Officials voted last night to impose mandatory restrictions on wood-burning stoves in the Cache Valley, as another Utah region develops a smog problem.

"We're getting increased reports from a health standpoint of people who have underlying problems with asthma," says Dr. John Bailey with the Bear River Health Department.

It's a sign of the times in what used to be rural Utah. As people move to areas like Logan and the Cache Valley, so does the pollution. Could the smog problem in Logan be as bad as the problem in the Salt Lake Valley?

Not always. In fact some people up in Cache Valley don't perceive it as much of a problem. But some days, the air up there is downright unhealthy.

Some places still look like a Norman Rockwell painting, but the Cache Valley air is murky, obscuring those beautiful steep mountains they like to brag about.

"It's more polluted now than it used to be," says Sandy Nielsen, who lives in Hyrum.

"It's not as bad as Salt Lake, where I'm from, but it's still pretty bad up here," says Jen Woolsey, a Utah State University student.

In fact, the data shows it is sometimes worse in Cache Valley. Small particle pollution here violated federal health limits two years in a row.

"And we're worried about going into a third year, which will possibly trip up some mandatory E.P.A. requirements here," Bailey says.

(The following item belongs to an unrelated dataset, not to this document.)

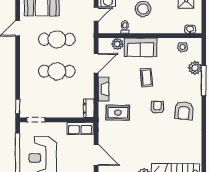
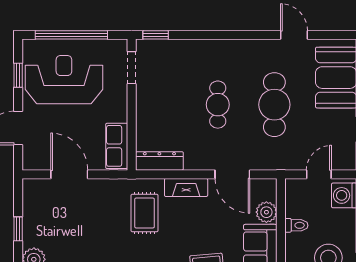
door: (96, 14) -> (319, 174), swing flipped
cafe table: (57, 71) -> (218, 105), width x0.73, depth x0.74
dresser: (89, 108) -> (159, 161), width x1.44
door: (96, 155) -> (69, 174), swing flipped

So the Board of Health is imposing its own regulations. A mandatory red-green-yellow program forbidding visible smoke from chimneys on red days.

"It really hasn't bothered me, right. It doesn't. But I think it's a good idea that we do have restrictions on woodburning stoves and etcetera," says Kenna Smith, who commutes from Malad.

The reason it's happening is that farmland is becoming city. Cache Valley population has more than doubled in 30 years. It's now pushing 100,000.

"The population density is increasing, and couple that with the unique geography of the area, where we're really socked in on three sides, and when you get an inversion, it just doesn't clear out," Bailey says.

Officials admit, though, that chimneys are less than 10 percent of the problem. The real problem is cars.

Vehicle pollution programs remain voluntary. But it's a growing concern. Some are glad the first mandatory step has been taken, even if it's only aimed at chimneys.

"I think it's a good idea. I think it looks towards the future kind of, and so that we can see that if we take care of the problem now, it may not be so bad later," Nielsen says.

The new rules kicking in January 1 are similar to what we've had for several years here in Salt Lake.

Experience shows compliance jumps from 40 percent in a voluntary program, to more than 90 percent when it's mandatory.